Он выковырнул пальцем изо рта зуб Антипия и, поднявшись натужно, сам положил его на киот.

— Боже мой, Боже мой! Не остави меня! Укрепи на столе, яко укрепил еси на небеси одесную Сына Твоего единородного, Господа нашего Исуса Христа!

— Аминь! — вдохновенно выкрикнул Висковатый и упал на колени перед иконами.

 

ГЛАВА ПЯТНАДЦАТАЯ

Василий объявил полоненным боярам:

— Како вы со холопи деяли, тако и нам ныне послужите. А ещё милость вам наша: за прокормом не на разбой пойдёте, а с нашего стола прокормитесь, коль заробите.

Несмотря на то что каждое ослушание каралось голодом, князья не поддавались и почти не выполняли ни одного приказа старосты и казначея.

Боярин Апракса, веневский вотчинник, едва подходил к нему кто-либо из холопей, рвался с желез, дико вращал налитыми кровью глазами и требовал срывающимся голосом:

— Свободи! Абие, пёс, сбей железы!

Холопи подходили вплотную и тыкали кулаками в лицо.

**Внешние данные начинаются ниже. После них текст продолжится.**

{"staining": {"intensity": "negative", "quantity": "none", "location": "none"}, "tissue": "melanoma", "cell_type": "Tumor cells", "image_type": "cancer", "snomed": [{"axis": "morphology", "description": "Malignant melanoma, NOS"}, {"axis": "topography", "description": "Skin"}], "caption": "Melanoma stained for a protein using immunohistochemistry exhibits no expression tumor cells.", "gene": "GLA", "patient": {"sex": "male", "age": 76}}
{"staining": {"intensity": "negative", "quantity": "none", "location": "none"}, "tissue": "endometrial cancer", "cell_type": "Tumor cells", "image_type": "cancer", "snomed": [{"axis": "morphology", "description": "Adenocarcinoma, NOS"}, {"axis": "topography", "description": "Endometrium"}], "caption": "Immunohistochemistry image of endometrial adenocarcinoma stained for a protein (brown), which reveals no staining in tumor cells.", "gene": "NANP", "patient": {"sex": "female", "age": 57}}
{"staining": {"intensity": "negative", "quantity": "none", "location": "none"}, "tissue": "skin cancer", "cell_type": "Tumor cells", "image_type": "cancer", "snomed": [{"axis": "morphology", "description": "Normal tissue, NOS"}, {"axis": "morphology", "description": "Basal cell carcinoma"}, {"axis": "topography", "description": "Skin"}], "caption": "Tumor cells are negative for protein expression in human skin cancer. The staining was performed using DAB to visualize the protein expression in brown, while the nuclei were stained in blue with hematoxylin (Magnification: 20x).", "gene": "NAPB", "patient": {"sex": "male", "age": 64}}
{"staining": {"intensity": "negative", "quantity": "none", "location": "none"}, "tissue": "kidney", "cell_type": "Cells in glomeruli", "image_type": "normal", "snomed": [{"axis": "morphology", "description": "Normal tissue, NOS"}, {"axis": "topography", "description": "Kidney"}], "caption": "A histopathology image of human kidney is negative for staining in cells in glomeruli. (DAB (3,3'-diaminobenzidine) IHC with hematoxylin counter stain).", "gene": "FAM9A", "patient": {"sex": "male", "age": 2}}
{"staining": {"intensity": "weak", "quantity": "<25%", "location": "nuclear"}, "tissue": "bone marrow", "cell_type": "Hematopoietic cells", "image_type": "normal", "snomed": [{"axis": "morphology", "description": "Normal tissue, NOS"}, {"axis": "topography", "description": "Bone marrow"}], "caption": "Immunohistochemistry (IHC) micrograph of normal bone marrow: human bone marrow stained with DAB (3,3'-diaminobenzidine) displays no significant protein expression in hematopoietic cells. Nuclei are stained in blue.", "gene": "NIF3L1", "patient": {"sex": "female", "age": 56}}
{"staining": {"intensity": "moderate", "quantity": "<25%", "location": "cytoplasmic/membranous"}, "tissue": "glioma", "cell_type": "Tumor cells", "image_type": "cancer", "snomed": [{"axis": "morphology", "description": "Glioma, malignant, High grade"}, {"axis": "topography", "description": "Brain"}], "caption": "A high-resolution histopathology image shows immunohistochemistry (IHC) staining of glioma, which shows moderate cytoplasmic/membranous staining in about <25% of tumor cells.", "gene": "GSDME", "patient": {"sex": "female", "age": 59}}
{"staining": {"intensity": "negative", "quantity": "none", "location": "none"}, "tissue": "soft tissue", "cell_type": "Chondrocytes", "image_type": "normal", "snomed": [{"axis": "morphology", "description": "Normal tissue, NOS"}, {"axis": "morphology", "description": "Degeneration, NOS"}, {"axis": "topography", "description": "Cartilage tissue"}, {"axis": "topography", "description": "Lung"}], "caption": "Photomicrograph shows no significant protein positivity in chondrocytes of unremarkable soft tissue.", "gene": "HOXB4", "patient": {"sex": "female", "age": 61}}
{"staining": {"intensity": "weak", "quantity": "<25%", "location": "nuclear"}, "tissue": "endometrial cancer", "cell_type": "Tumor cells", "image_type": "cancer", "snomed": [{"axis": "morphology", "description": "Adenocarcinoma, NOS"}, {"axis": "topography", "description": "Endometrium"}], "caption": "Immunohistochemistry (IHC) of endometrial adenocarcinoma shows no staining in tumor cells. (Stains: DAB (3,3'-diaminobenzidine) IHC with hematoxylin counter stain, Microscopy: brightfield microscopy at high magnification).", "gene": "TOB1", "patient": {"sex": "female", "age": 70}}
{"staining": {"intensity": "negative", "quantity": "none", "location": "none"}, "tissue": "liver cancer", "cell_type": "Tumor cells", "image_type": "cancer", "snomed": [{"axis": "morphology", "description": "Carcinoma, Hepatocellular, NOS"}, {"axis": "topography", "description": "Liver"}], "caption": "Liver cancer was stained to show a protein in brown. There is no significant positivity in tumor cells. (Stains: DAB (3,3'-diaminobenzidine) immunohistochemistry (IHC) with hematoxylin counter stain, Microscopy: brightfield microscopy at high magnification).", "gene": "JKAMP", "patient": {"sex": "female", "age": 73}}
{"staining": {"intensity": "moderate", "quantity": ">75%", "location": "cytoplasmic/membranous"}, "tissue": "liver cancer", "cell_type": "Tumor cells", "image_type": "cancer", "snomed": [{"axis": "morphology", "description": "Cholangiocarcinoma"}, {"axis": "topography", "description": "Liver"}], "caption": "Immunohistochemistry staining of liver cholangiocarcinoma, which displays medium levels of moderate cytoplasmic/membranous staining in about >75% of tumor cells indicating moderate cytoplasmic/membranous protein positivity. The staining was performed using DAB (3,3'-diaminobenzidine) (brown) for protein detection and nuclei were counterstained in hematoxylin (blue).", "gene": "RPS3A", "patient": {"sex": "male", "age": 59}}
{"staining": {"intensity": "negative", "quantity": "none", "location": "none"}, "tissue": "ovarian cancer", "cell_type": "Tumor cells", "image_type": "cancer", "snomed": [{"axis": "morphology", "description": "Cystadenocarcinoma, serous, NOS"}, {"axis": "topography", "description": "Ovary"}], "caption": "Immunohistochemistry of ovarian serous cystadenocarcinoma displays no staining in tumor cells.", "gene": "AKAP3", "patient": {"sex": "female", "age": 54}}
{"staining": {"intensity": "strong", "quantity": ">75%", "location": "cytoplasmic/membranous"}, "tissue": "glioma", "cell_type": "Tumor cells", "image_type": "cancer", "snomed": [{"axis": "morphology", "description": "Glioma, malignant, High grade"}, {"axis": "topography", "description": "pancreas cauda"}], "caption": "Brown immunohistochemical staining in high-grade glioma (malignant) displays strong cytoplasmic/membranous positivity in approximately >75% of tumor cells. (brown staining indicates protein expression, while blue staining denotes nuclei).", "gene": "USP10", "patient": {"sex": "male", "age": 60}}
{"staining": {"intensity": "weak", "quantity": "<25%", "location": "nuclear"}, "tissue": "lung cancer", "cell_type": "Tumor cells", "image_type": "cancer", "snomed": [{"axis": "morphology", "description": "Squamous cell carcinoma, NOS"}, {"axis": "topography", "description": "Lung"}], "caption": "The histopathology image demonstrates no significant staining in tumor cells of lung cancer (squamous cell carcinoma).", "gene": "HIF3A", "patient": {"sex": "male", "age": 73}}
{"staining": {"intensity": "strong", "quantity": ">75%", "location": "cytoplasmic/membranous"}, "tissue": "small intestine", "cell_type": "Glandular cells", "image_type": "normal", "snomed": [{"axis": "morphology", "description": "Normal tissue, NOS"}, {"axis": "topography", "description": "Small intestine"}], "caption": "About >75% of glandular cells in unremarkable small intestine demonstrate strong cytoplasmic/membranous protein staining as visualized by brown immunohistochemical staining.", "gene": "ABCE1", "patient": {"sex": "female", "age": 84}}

— А не попотчуешься ли, князь, гостинчиком нашим?

И вразумительно:

— Свободить тебя свободим. Токмо до того послужи нам, по Васильеву становлению, како мы тебе допрежь служили!

В Крещеньев день бояр спустили с желез и привели в общую землянку трапезовать.

Полоненные отказались усесться за стол.

— Сиживали мы рядком ещё с великим князем Василием Иоанновичем, нынешнего Иоанна Васильевича на рученьках нашивали, — перекрестившись на пустой угол, сокрушённо объявил князь Пенков.

Апракса раскачивался из стороны в сторону и с нескрываемой ненавистью глядел на старосту.

— Не сядешь? — спросил его насмешливо Выводков.

— С холопя-ми?!

Василий мигнул. Общинники навалились на бояр и силою усадили их за общий стол.

Полоненные сползли с лавок и, отбиваясь ногами, в один голос упрямо ревели:

— Краше от руки вашей злодейской погибнуть, чем сести рядом!

Их связали и, укутав предварительно в шубы, выбросили на мороз.

— Не охочи с холопями, почтуйтесь с воронами!

Клаша вынесла им миску варёной зайчатины. После трапезы общинники, по обычаю русинскому, выспались и пошли на поляну.

Выводков стал в середине круга и обратился к полоненным холопям:

— А ведомо стало мне, что закручинились вы по бабам своим.

Он пытливо оглядел окружающих.

— Мой сказ вам таков: ушли мы от лиха боярского не вам на кручину, а на подмогу людишкам кабальным.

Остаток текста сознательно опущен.